> TEXT TO READ:
════

However, it is worse than we thought:
I have plotted the data separately and compared with Scafetta’s plot:
http://www.leif.org/research/Krivsky-Pejml-Aurorae.png
You can see that Scafetta commits a deadly sin: adding the two records from North America [blue] and Europe+Asia [pink] over the whole of the interval 1700-1900. This is only allowed if both regions had data throughout, but the North America record only begins ~1776. The correct analysis would have to average the two series [gray stippled curve] and not adding them. Another example of invalid analysis.

November 24, 2011 4:11 am

Leif Svalgaard says:
November 24, 2011 at 1:27 am
Geoff Sharp says:
Sinking to further lows here. You had better read the explanation text again. The American data is used as a backup reference. When the American backup data is used (as backup for verification) with the Europe data of the same day, the American reference is used.The Euro data is still the catalyst.
—————————-
Where is that text?

Your performance here is embarrassing. The peer reviewers of Nicola’s paper are obviously in a different league to yourself. You have failed to be convincing on any single point.
I think you owe Nicola an apology…… if you are man enough?
“The authors adopted the occurrences of aurorae on the basis of the following
criteria: possible recurrence after roughly 27 days, roughly since 1792 (and
partly also before) auroral data were adopted provided there was guarantee
that they were simultaneously observed in a larger geographical region. i.e.
provided they were recorded at a number of stations in Region I or II (i.e.
Europe), or in Region I or II and at the same time in Region IV (i.e.
America). Fritz’s [2] division into regions is as follows: I – south of 46,
II – between 46 and 55 , III – from 55 to the polar circle, IV – America
south of 60 , V – high latitudes. If the source of an auroral observation
given by H. Fritz [2] was also given by another author, the latter has been
mentioned.

November 24, 2011 8:37 am

Geoff Sharp says:
November 24, 2011 at 4:11 am
If the source of an auroral observation given by H. Fritz [2] was also given by another author, the latter has been mentioned.

════

> LIST OF TASKS:
1. What latitude range does Fritz's Region II cover in the aurora discussion?
2. Decide whether each statement agrees with the aurora discussion, and back each yes or no with the deciding words of the text: (a) Scafetta averaged the North America and Europe+Asia records. (b) Fritz's Region IV is America south of 60. (c) The records were combined over the interval 1700-1900.
You won't need the items that come next.

[Element location listings]

════

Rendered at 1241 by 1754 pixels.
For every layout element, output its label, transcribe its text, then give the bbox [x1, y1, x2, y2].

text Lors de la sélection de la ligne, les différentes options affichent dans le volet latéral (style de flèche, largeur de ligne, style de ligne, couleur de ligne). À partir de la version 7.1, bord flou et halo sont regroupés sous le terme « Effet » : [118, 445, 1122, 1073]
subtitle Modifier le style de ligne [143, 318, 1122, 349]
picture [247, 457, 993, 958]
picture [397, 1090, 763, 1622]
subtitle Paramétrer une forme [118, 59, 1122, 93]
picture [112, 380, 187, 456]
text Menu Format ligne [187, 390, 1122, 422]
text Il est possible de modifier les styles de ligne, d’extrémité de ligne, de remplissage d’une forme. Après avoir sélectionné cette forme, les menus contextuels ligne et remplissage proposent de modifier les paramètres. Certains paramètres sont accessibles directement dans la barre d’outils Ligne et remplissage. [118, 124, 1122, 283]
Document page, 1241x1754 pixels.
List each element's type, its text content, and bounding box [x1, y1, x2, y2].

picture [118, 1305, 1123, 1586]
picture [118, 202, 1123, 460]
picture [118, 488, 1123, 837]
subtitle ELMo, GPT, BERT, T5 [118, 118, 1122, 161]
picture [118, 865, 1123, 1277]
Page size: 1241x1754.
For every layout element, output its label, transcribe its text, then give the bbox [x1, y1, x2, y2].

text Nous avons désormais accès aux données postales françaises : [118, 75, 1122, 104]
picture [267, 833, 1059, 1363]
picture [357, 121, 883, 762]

════

> COMPLETED EXERCISE:
1. Region II lies between 46 and 55.

2.
(a) No: "Scafetta commits a deadly sin: adding the two records from North America [blue] and Europe+Asia [pink]"
(b) Yes: "IV – America south of 60"
(c) Yes: "over the whole of the interval 1700-1900"